Ancient Kiln Found in Alacahöyük, Ancient City in Turkey


Alacahöyük is the site of a Neolithic and Hittite settlement and is an important archaeological site. It is situated in Alaca, Çorum Province, northeast of Boğazkale where the ancient capital city Hattusa of the Hittite Empire was situated. The work revealed considerable local wealth and achievement even before the time of the Hittites, with the earliest occupation dating from the 4th millennium BC. Tombs of the 3rd millennium BC feature metal vessels, jewelry, weapons, and pole finials of bulls, stags, as well as abstract forms often interpreted as solar symbols. Studies have shown that there are four layers of different cultures at Alacahöyük. These are the chalcolithic, Early Bronze Age, Hittite and Phrygian which are again divided into 15 distinct layers themselves.


Excavation at the site resumed in 1994, and is now directed by Professor Aykut Çınaroğlu. Çınaroğlu said that with a team of 20 people, they were working on layers from the Bronze Age as well as the Hittite civilization.

A nearly 4,000-year-old Bronze Age kiln has been found during these excavations in the ancient city of Alacahöyük in Turkey. It is an insulated chamber used as a type of oven. The kiln dates back to the Bronze Age. It’s the first kiln found in this area and is very well preserved. There’s been a dig at this location for over a hundred years and only 13% of the site has been uncovered yet.

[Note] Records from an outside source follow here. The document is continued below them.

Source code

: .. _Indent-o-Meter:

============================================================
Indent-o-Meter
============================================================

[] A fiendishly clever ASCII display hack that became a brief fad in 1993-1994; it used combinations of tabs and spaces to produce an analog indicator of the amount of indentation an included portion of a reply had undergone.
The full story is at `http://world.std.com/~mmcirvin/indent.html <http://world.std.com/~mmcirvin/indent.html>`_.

They also found pieces from the Phrygians in the excavation area and unearthed very beautiful seals. Professor Aykut Çınaroğlu calls the kiln as a monumental finding when compared to other small pieces uncovered. It is nearly 2.5 meter high and some 4,000 years old. Half of the kiln has so far stayed strong. The kiln will be restored during 2014 works and now it is under protection. Çınaroğlu said “There are many more areas to be excavated. This is Alacahöyük, we should wait for new surprises every year.”


This finding, surely, will bring a new perspective to the ceramic production that is over an 8000 years old tradition in Anatolia.